• [TASK REQUIREMENTS] Only the lines that contain the string "After" belong in the answer; pull them from the records.

• [MATERIAL SUPPLIED]
__________________________________________________

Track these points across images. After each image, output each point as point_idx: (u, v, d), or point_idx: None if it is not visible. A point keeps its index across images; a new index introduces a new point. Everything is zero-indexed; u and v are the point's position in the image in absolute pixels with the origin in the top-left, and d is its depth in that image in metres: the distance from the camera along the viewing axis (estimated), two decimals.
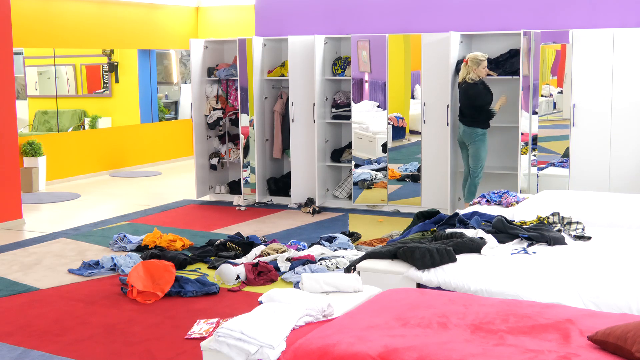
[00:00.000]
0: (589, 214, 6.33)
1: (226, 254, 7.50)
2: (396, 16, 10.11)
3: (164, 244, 7.90)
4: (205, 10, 15.52)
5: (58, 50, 13.31)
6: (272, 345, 3.74)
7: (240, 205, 10.37)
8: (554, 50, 9.20)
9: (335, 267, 6.80)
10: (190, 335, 5.46)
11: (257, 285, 6.67)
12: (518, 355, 3.47)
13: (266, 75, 10.40)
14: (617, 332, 3.46)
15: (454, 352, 3.52)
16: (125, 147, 14.05)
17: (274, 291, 4.36)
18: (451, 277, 4.91)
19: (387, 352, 3.53)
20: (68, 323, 5.86)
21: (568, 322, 3.86)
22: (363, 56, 9.64)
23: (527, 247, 5.42)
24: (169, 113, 15.61)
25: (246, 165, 10.43)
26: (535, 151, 9.04)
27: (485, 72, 8.82)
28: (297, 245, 7.68)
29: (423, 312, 4.08)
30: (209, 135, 10.99)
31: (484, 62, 8.76)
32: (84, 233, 8.89)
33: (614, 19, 9.00)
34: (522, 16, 9.43)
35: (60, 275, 7.16)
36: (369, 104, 9.78)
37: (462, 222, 6.08)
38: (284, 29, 10.73)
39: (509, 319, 3.95)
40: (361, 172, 9.86)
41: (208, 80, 10.84)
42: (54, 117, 13.42)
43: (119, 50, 14.33)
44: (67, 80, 14.39)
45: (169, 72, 15.87)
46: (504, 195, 7.16)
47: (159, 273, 6.50)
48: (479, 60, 8.72)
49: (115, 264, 7.26)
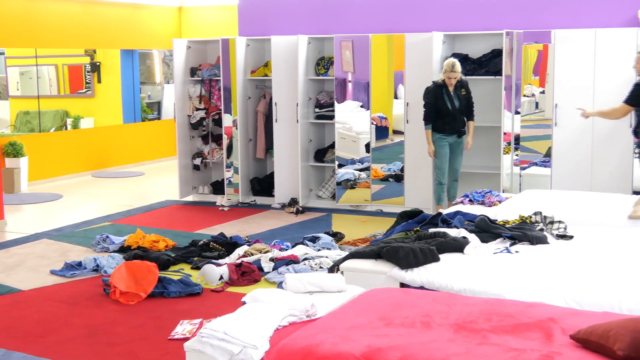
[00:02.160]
0: (571, 213, 6.36)
1: (209, 255, 7.49)
2: (379, 16, 10.12)
3: (146, 244, 7.88)
4: (188, 10, 15.48)
5: (40, 50, 13.24)
6: (256, 346, 3.74)
7: (224, 205, 10.35)
8: (536, 50, 9.24)
9: (318, 267, 6.80)
10: (173, 336, 5.45)
11: (240, 286, 6.66)
12: (501, 354, 3.49)
13: (249, 75, 10.38)
14: (599, 331, 3.48)
15: (437, 351, 3.53)
16: (107, 147, 13.99)
17: (257, 291, 4.35)
18: (434, 276, 4.93)
19: (371, 351, 3.54)
20: (51, 324, 5.83)
21: (550, 321, 3.88)
22: (346, 56, 9.65)
23: (509, 247, 5.44)
24: (151, 113, 15.56)
25: (229, 165, 10.42)
26: (518, 151, 9.08)
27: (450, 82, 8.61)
28: (281, 246, 7.68)
29: (406, 311, 4.09)
30: (192, 135, 10.96)
31: (450, 74, 8.55)
32: (66, 234, 8.85)
33: (595, 19, 9.05)
34: (504, 16, 9.47)
35: (42, 277, 7.12)
36: (352, 103, 9.79)
37: (445, 222, 6.09)
38: (267, 29, 10.72)
39: (492, 318, 3.96)
40: (344, 172, 9.86)
41: (191, 80, 10.82)
42: (35, 117, 13.35)
43: (102, 50, 14.28)
44: (49, 81, 14.32)
45: (152, 72, 15.82)
46: (487, 194, 7.19)
47: (141, 274, 6.48)
48: (446, 69, 8.57)
49: (97, 265, 7.23)
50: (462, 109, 8.75)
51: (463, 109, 8.75)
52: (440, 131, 8.75)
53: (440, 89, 8.65)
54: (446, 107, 8.65)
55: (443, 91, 8.64)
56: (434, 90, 8.69)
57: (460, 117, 8.77)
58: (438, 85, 8.68)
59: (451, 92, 8.65)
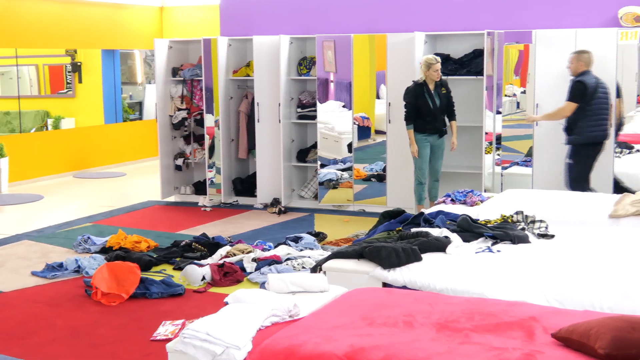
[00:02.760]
0: (552, 213, 6.39)
1: (192, 255, 7.47)
2: (361, 16, 10.14)
3: (128, 245, 7.85)
4: (169, 10, 15.43)
5: (20, 50, 13.15)
6: (238, 346, 3.73)
7: (206, 205, 10.33)
8: (517, 50, 9.29)
9: (301, 267, 6.80)
10: (155, 337, 5.43)
11: (223, 286, 6.65)
12: (483, 353, 3.50)
13: (231, 76, 10.37)
14: (581, 329, 3.50)
15: (419, 350, 3.53)
16: (89, 147, 13.92)
17: (240, 292, 4.35)
18: (417, 276, 4.94)
19: (354, 351, 3.54)
20: (32, 326, 5.80)
21: (532, 320, 3.89)
22: (328, 56, 9.66)
23: (491, 246, 5.46)
24: (133, 113, 15.50)
25: (211, 165, 10.40)
26: (499, 150, 9.11)
27: (437, 75, 8.65)
28: (263, 246, 7.67)
29: (389, 311, 4.09)
30: (174, 135, 10.93)
31: (435, 65, 8.61)
32: (47, 235, 8.80)
33: (576, 20, 9.10)
34: (485, 16, 9.50)
35: (23, 278, 7.08)
36: (335, 104, 9.80)
37: (427, 222, 6.11)
38: (249, 29, 10.71)
39: (474, 317, 3.98)
40: (327, 172, 9.87)
41: (173, 80, 10.79)
42: (16, 117, 13.26)
43: (83, 50, 14.20)
44: (30, 81, 14.23)
45: (133, 72, 15.76)
46: (469, 194, 7.21)
47: (123, 275, 6.46)
48: (429, 62, 8.68)
49: (79, 266, 7.19)
50: (443, 108, 8.77)
51: (444, 107, 8.77)
52: (422, 131, 8.76)
53: (421, 87, 8.67)
54: (427, 106, 8.67)
55: (424, 90, 8.66)
56: (415, 90, 8.70)
57: (441, 117, 8.79)
58: (418, 85, 8.70)
59: (432, 91, 8.67)
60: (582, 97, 8.00)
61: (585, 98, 8.01)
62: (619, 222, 6.24)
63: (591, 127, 8.10)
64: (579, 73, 8.13)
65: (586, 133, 8.10)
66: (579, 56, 8.15)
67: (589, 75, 8.11)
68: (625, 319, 3.51)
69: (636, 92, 9.41)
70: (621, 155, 8.96)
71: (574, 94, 8.05)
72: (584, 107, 8.02)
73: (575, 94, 8.03)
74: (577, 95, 8.02)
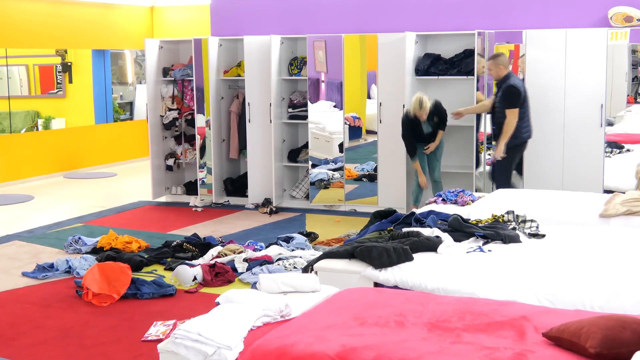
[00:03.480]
0: (543, 212, 6.41)
1: (183, 255, 7.46)
2: (352, 16, 10.14)
3: (119, 245, 7.83)
4: (160, 10, 15.40)
5: (10, 50, 13.12)
6: (230, 347, 3.73)
7: (197, 206, 10.32)
8: (507, 50, 9.30)
9: (292, 268, 6.80)
10: (147, 338, 5.42)
11: (214, 287, 6.65)
12: (474, 353, 3.50)
13: (222, 76, 10.36)
14: (572, 329, 3.51)
15: (411, 350, 3.54)
16: (79, 148, 13.89)
17: (231, 292, 4.35)
18: (408, 276, 4.94)
19: (345, 351, 3.54)
20: (23, 327, 5.78)
21: (523, 319, 3.90)
22: (319, 56, 9.66)
23: (482, 246, 5.47)
24: (124, 113, 15.47)
25: (202, 165, 10.39)
26: (490, 150, 9.12)
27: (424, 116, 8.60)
28: (255, 246, 7.67)
29: (380, 311, 4.10)
30: (165, 135, 10.92)
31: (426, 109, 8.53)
32: (38, 235, 8.78)
33: (566, 20, 9.12)
34: (476, 16, 9.52)
35: (14, 279, 7.06)
36: (326, 103, 9.80)
37: (418, 221, 6.11)
38: (240, 29, 10.70)
39: (465, 316, 3.98)
40: (318, 172, 9.87)
41: (163, 80, 10.77)
42: (6, 118, 13.22)
43: (73, 50, 14.17)
44: (20, 81, 14.20)
45: (124, 72, 15.73)
46: (460, 194, 7.21)
47: (114, 275, 6.45)
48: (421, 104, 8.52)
49: (70, 267, 7.18)
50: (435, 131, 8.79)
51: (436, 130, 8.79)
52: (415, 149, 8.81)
53: (415, 120, 8.64)
54: (421, 135, 8.72)
55: (418, 121, 8.65)
56: (408, 123, 8.69)
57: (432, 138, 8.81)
58: (410, 119, 8.66)
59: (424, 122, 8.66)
60: (518, 101, 8.16)
61: (520, 101, 8.18)
62: (609, 222, 6.25)
63: (525, 129, 8.32)
64: (502, 77, 8.28)
65: (521, 135, 8.30)
66: (496, 61, 8.28)
67: (515, 77, 8.33)
68: (616, 318, 3.52)
69: (626, 92, 9.44)
70: (611, 155, 8.99)
71: (512, 101, 8.16)
72: (519, 110, 8.19)
73: (514, 100, 8.16)
74: (515, 100, 8.15)
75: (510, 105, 8.13)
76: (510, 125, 8.13)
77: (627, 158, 9.02)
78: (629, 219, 6.22)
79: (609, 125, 9.05)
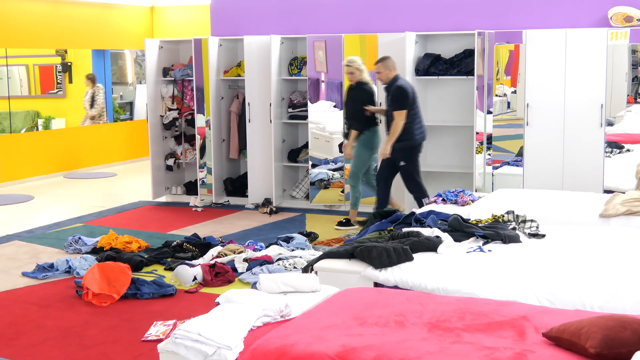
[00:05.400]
0: (543, 212, 6.41)
1: (183, 255, 7.46)
2: (352, 16, 10.14)
3: (119, 245, 7.83)
4: (160, 10, 15.41)
5: (10, 51, 13.12)
6: (230, 347, 3.73)
7: (197, 206, 10.32)
8: (507, 50, 9.30)
9: (292, 268, 6.80)
10: (147, 338, 5.42)
11: (214, 287, 6.65)
12: (474, 353, 3.50)
13: (222, 76, 10.36)
14: (571, 328, 3.51)
15: (411, 350, 3.54)
16: (79, 148, 13.89)
17: (231, 292, 4.34)
18: (408, 276, 4.94)
19: (345, 351, 3.54)
20: (22, 327, 5.78)
21: (523, 319, 3.90)
22: (319, 56, 9.66)
23: (482, 246, 5.47)
24: (124, 114, 15.47)
25: (202, 165, 10.39)
26: (490, 150, 9.13)
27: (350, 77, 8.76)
28: (255, 246, 7.67)
29: (380, 311, 4.10)
30: (165, 135, 10.92)
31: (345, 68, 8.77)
32: (37, 235, 8.78)
33: (566, 20, 9.12)
34: (476, 17, 9.52)
35: (14, 279, 7.06)
36: (326, 103, 9.79)
37: (418, 221, 6.11)
38: (240, 29, 10.69)
39: (465, 316, 3.98)
40: (318, 172, 9.87)
41: (163, 80, 10.77)
42: (6, 118, 13.22)
43: (73, 50, 14.17)
44: (20, 81, 14.19)
45: (124, 72, 15.73)
46: (460, 194, 7.22)
47: (114, 275, 6.45)
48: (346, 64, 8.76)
49: (70, 267, 7.18)
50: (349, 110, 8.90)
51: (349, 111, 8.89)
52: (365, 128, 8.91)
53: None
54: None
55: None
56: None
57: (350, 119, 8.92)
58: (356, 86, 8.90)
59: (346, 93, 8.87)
60: (407, 102, 8.22)
61: (409, 102, 8.24)
62: (609, 222, 6.25)
63: (418, 130, 8.38)
64: (391, 79, 8.37)
65: (415, 136, 8.36)
66: (385, 63, 8.37)
67: (403, 80, 8.43)
68: (616, 318, 3.52)
69: (626, 92, 9.44)
70: (611, 155, 8.98)
71: (400, 102, 8.24)
72: (409, 112, 8.25)
73: (402, 101, 8.24)
74: (404, 102, 8.23)
75: (398, 107, 8.23)
76: (398, 126, 8.21)
77: (627, 158, 9.02)
78: (629, 219, 6.22)
79: (609, 125, 9.05)
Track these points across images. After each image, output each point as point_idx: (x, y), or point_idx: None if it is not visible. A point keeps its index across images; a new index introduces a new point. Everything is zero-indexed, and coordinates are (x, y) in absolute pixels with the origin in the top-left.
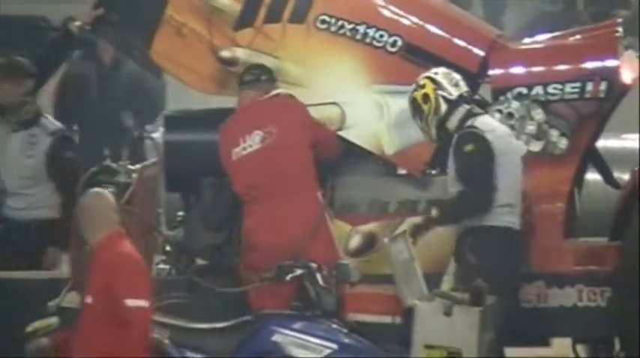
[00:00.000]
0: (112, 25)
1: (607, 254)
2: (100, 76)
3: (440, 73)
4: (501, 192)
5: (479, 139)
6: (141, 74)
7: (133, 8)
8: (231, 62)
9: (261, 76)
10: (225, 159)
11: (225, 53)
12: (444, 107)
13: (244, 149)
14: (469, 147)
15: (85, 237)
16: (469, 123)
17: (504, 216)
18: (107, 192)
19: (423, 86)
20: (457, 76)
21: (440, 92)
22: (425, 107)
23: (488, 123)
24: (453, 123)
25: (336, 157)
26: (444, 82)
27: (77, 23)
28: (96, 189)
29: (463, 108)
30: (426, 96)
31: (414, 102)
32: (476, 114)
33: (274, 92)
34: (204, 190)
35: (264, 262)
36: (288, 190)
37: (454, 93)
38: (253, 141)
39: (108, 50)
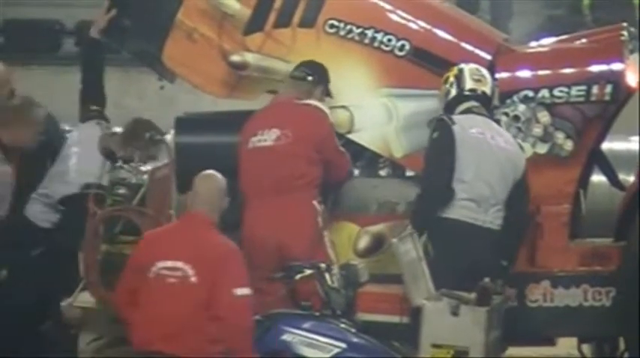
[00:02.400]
0: (124, 31)
1: (612, 254)
2: None
3: (471, 65)
4: (468, 185)
5: (444, 128)
6: None
7: (144, 13)
8: (241, 66)
9: (308, 76)
10: (242, 147)
11: (236, 57)
12: (452, 93)
13: (259, 141)
14: (434, 135)
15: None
16: (454, 114)
17: (466, 210)
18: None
19: (451, 71)
20: (484, 74)
21: (458, 80)
22: (443, 87)
23: (469, 119)
24: (457, 112)
25: (341, 182)
26: (467, 73)
27: (93, 29)
28: (212, 173)
29: (469, 104)
30: (446, 79)
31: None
32: (473, 113)
33: (310, 102)
34: None
35: (258, 256)
36: (284, 192)
37: (468, 85)
38: (269, 137)
39: None
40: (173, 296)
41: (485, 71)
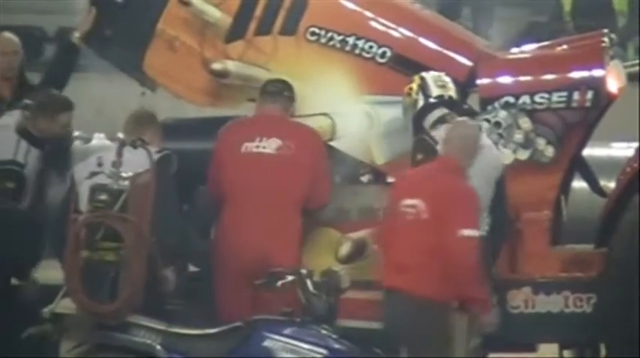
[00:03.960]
0: (106, 39)
1: (593, 260)
2: None
3: (432, 73)
4: None
5: (428, 150)
6: None
7: (125, 22)
8: (222, 74)
9: (284, 91)
10: (229, 151)
11: (217, 66)
12: (420, 103)
13: (257, 147)
14: (419, 157)
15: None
16: (432, 130)
17: None
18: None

__________________________________________________

• [SOLUTION BELOW]
Track these points across images. After each image, output each point as point_idx: (u, v, d), or point_idx: None if it is not visible. A point keeps its index across images; a new index introduces a new point. Everything is zero-indexed; u and v are the point's position in the image in absolute pixels with the origin in the top-left, and d is its depth in that image in metres: the distance from the camera along the viewing axis (estimated), two decimals.
Track these points across images. After each image, output each point as point_idx: (x, y), or point_idx: None if it is not visible. A point keeps its index across images; a new index introduces a new point. Everything is zero-indexed, and coordinates are (x, y) in absolute pixels with the origin in the top-left.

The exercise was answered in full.